> **Task statement**:
Excluding pictures, what does the listing below contain from the line with "right eye: (109, 45)" up to and including the line with "nose: (534, 131)", word for word?

─── Task inputs

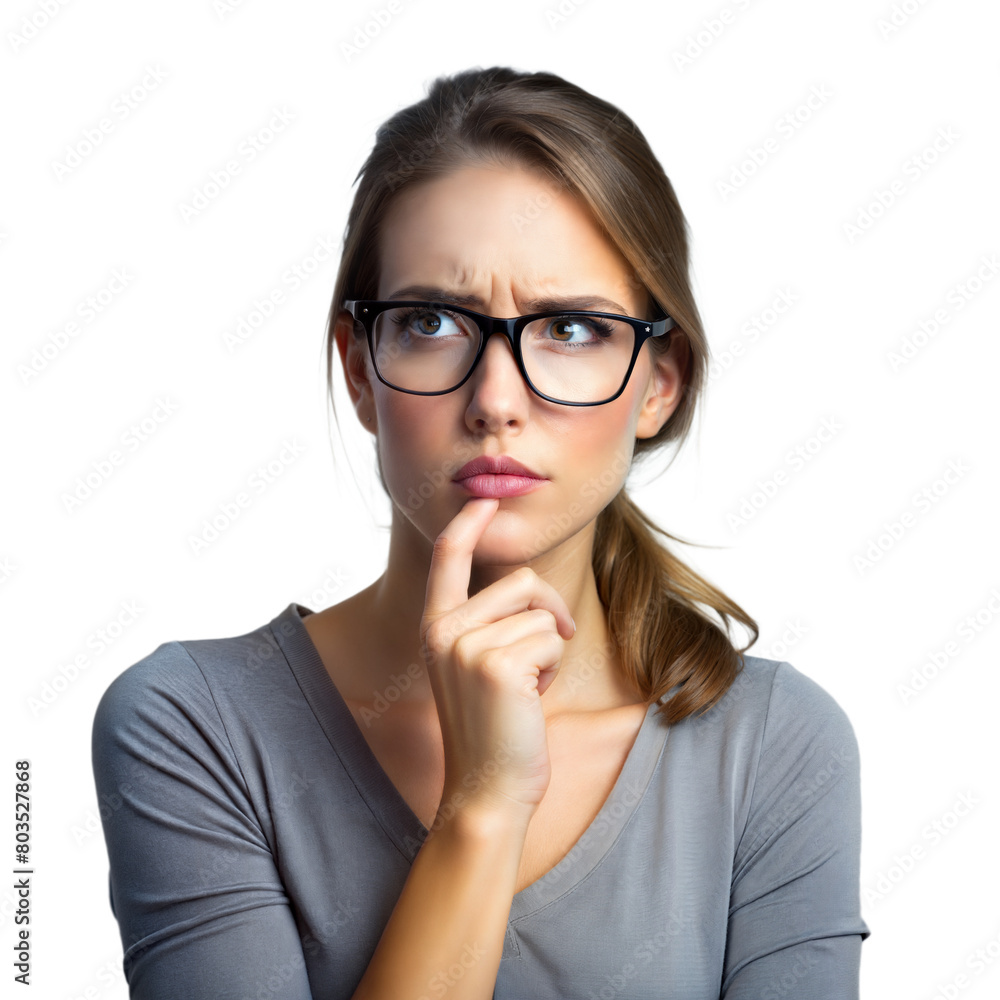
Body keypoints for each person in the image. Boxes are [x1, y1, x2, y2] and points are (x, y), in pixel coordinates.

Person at [92, 66, 870, 999]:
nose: (496, 401)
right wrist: (483, 807)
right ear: (359, 370)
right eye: (431, 322)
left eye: (572, 329)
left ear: (659, 382)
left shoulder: (774, 746)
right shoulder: (193, 724)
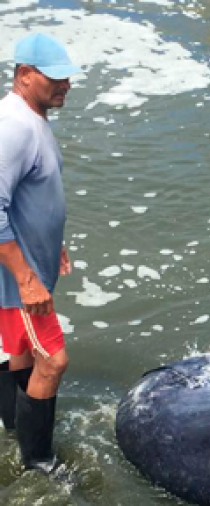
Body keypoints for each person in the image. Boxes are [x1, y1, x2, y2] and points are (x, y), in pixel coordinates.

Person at [0, 32, 81, 473]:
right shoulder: (14, 126)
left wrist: (54, 240)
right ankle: (40, 463)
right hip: (18, 275)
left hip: (25, 263)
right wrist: (28, 278)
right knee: (53, 361)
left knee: (23, 352)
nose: (65, 84)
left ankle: (13, 429)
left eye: (69, 77)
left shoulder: (29, 117)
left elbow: (25, 198)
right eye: (56, 77)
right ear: (25, 74)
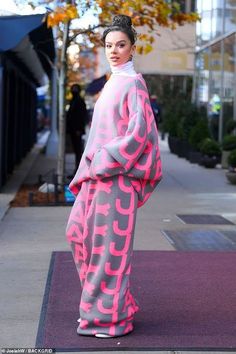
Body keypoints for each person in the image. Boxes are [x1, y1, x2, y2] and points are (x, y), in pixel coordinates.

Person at [66, 14, 162, 338]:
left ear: (132, 48)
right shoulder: (112, 82)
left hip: (116, 179)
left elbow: (142, 133)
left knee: (110, 253)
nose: (114, 50)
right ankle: (106, 307)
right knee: (77, 233)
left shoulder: (134, 83)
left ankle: (111, 320)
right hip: (96, 178)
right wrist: (89, 169)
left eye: (121, 44)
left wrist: (107, 158)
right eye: (109, 45)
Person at [66, 84, 88, 172]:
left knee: (78, 150)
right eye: (73, 89)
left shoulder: (79, 101)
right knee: (76, 150)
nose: (74, 91)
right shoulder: (73, 100)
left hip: (77, 130)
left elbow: (82, 116)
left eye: (75, 89)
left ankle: (78, 170)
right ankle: (77, 170)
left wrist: (79, 129)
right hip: (72, 129)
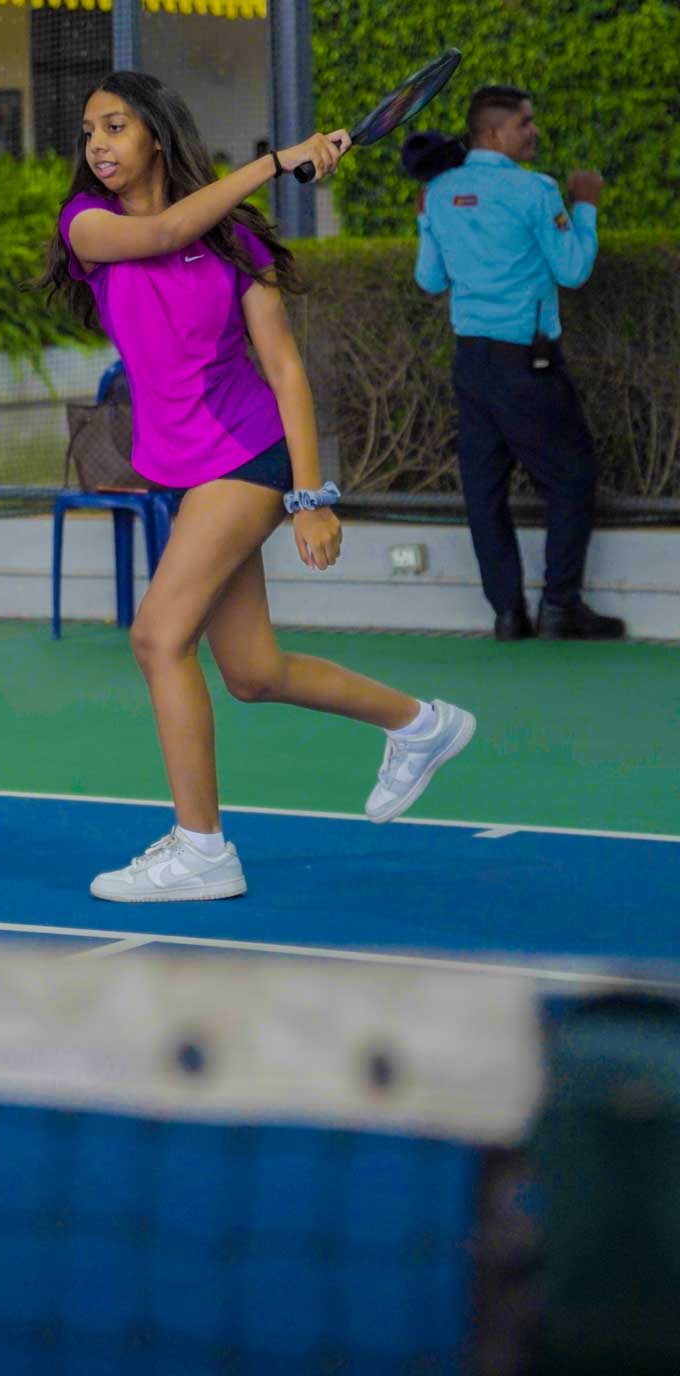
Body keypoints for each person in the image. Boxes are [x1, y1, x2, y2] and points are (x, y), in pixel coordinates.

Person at [42, 70, 476, 905]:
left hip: (247, 454)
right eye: (89, 130)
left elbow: (284, 369)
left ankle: (202, 850)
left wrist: (311, 496)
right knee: (252, 671)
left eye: (116, 126)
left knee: (157, 638)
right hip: (188, 470)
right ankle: (420, 724)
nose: (97, 144)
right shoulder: (86, 225)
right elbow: (167, 228)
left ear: (157, 135)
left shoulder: (237, 242)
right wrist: (279, 161)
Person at [408, 84, 624, 643]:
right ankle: (560, 606)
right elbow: (573, 269)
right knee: (572, 477)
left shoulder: (438, 193)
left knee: (484, 489)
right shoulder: (536, 191)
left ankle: (507, 614)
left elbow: (429, 280)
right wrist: (586, 205)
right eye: (524, 123)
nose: (534, 131)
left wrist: (426, 222)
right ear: (493, 132)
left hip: (472, 363)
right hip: (528, 363)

──────

> **Answer to this task**:
right eye: (109, 45)
Person at [66, 84, 88, 172]:
left knee: (78, 150)
right eye: (73, 89)
left shoulder: (79, 101)
right knee: (76, 150)
nose: (74, 91)
right shoulder: (73, 100)
left hip: (77, 130)
left elbow: (82, 116)
left eye: (75, 89)
left ankle: (78, 170)
right ankle: (77, 170)
left wrist: (79, 129)
right hip: (72, 129)
Body keypoints for each person in the image. Boxes are [x1, y1, x2, y2] and points are (x, y), in pixel coordinates.

Person at [42, 70, 476, 905]:
left hip: (247, 454)
right eye: (89, 130)
left elbow: (284, 369)
left ankle: (202, 850)
left wrist: (311, 496)
right knee: (252, 671)
left eye: (116, 126)
left knee: (157, 638)
right hip: (188, 470)
right ankle: (420, 724)
nose: (97, 144)
right shoulder: (86, 225)
right elbow: (167, 228)
left ear: (157, 135)
left shoulder: (237, 242)
right wrist: (279, 161)
Person at [408, 84, 624, 643]:
right ankle: (560, 606)
right elbow: (573, 269)
right knee: (572, 477)
left shoulder: (438, 193)
left knee: (484, 489)
right shoulder: (536, 191)
left ankle: (507, 614)
left elbow: (429, 280)
right wrist: (586, 205)
right eye: (524, 123)
nose: (534, 131)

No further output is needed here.